Jones replied that the regress is harmless. All it does is repeat the same pattern over and over, and that doesn’t make the original analysis wrong. She also spotted a mistake in Russell’s own argument. In a famous passage from Principia Mathematica, Russell tried to prove that “the author of Waverley” must mean nothing. Jones noticed that Russell was sliding between two different senses of “meaning” — intension and denotation. Once you keep those apart, the argument collapses. Many later philosophers have agreed that her reply was on the right track.
Why It Still Matters

The battle between Jones and Russell isn’t just dusty history. It lies behind something you do every day. When a friend tells you that the quiet kid in your art class is the same person as the author of your favorite comic, you learn something — even though the sentence just says that person A is person B. The reason is that the two descriptions offer different routes to the same individual, and linking them gives you a new piece of the world.

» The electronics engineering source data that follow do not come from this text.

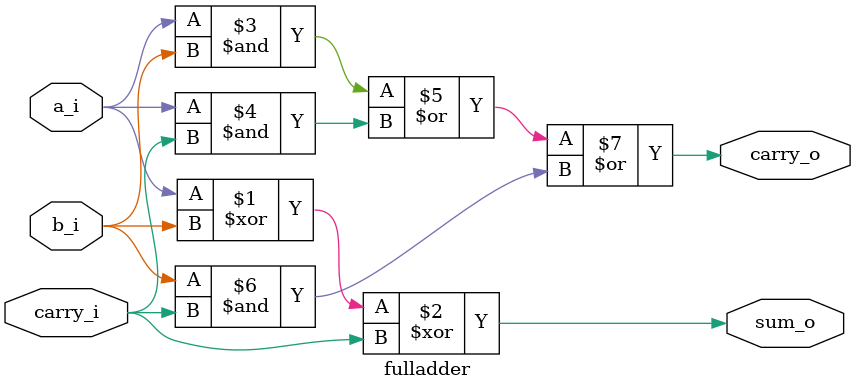
<source format=sv>
`timescale 1ns / 1ps


module fulladder(
    input logic a_i,
    input logic b_i,
    input logic carry_i,
    output logic sum_o,
    output logic carry_o
    );

    assign sum_o = a_i ^ b_i ^ carry_i;
    assign carry_o = (a_i & b_i) | (a_i & carry_i) | (b_i & carry_i);
endmodule

</source>
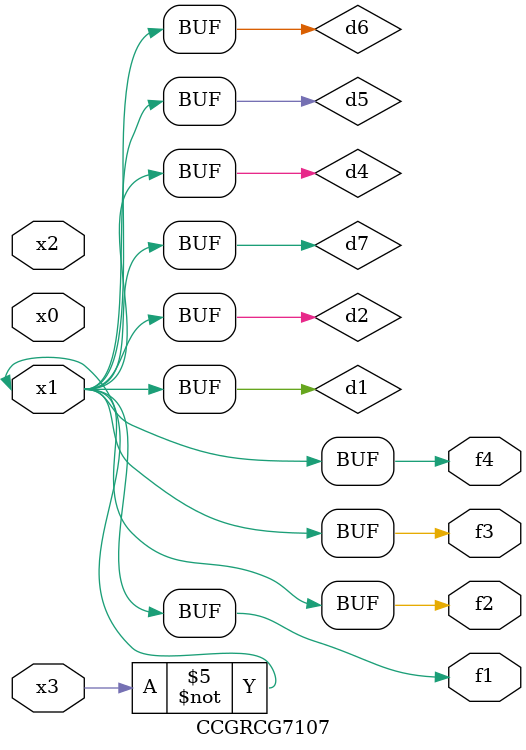
<source format=v>
module CCGRCG7107(
	input x0, x1, x2, x3,
	output f1, f2, f3, f4
);

	wire d1, d2, d3, d4, d5, d6, d7;

	not (d1, x3);
	buf (d2, x1);
	xnor (d3, d1, d2);
	nor (d4, d1);
	buf (d5, d1, d2);
	buf (d6, d4, d5);
	nand (d7, d4);
	assign f1 = d6;
	assign f2 = d7;
	assign f3 = d6;
	assign f4 = d6;
endmodule

</source>
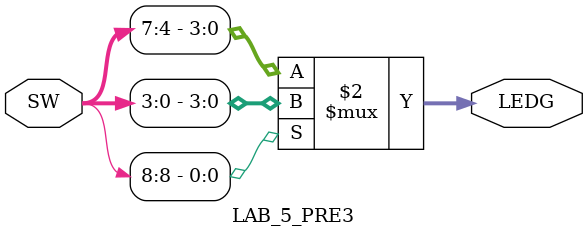
<source format=v>
module LAB_5_PRE3(input [8:0]SW, output [3:0]LEDG);
	assign LEDG[3:0] = (SW[8] == 1) ? SW[3:0]:SW[7:4];
endmodule
// If you have multiple assign lines in a Verilog program, are they executed in parallel or sequentially? parallel
// If you have multiple lines inside an always block, are they executed in parallel, or sequentially? sequentially
//  If you have multiple always blocks (block A and block B) are the lines of code in block A executed sequentially or in parallel with lines in block B? parallel
</source>
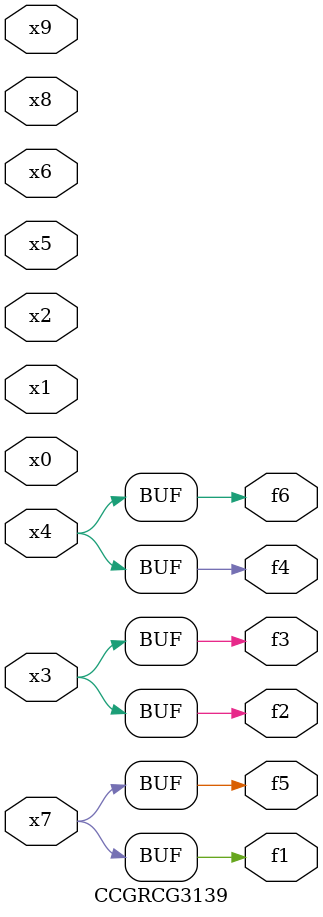
<source format=v>
module CCGRCG3139(
	input x0, x1, x2, x3, x4, x5, x6, x7, x8, x9,
	output f1, f2, f3, f4, f5, f6
);
	assign f1 = x7;
	assign f2 = x3;
	assign f3 = x3;
	assign f4 = x4;
	assign f5 = x7;
	assign f6 = x4;
endmodule

</source>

Jones was one of the first philosophers to put this insight at the center of logic. She showed that language can be both rigorous and surprising, because words carry different ways of thinking even when they point to the same thing. The debate she started with Russell still echoes: how do names hook onto objects? Do ordinary proper names have an intension, or are they just empty tags? The answers aren’t settled, and that’s exactly why philosophy keeps asking.
Think about it
- If you discover that the person who wrote your favorite song is actually your next-door neighbor, why does that feel so different from just learning that your neighbor is your neighbor?
- Can you think of two completely different descriptions that both lead to the same place — maybe your school or your local park?
- Jones believed that proper names like “Taylor Swift” carry an intension — a way of thinking about the person. Do you think a name has a meaning beyond just pointing to someone? Why or why not?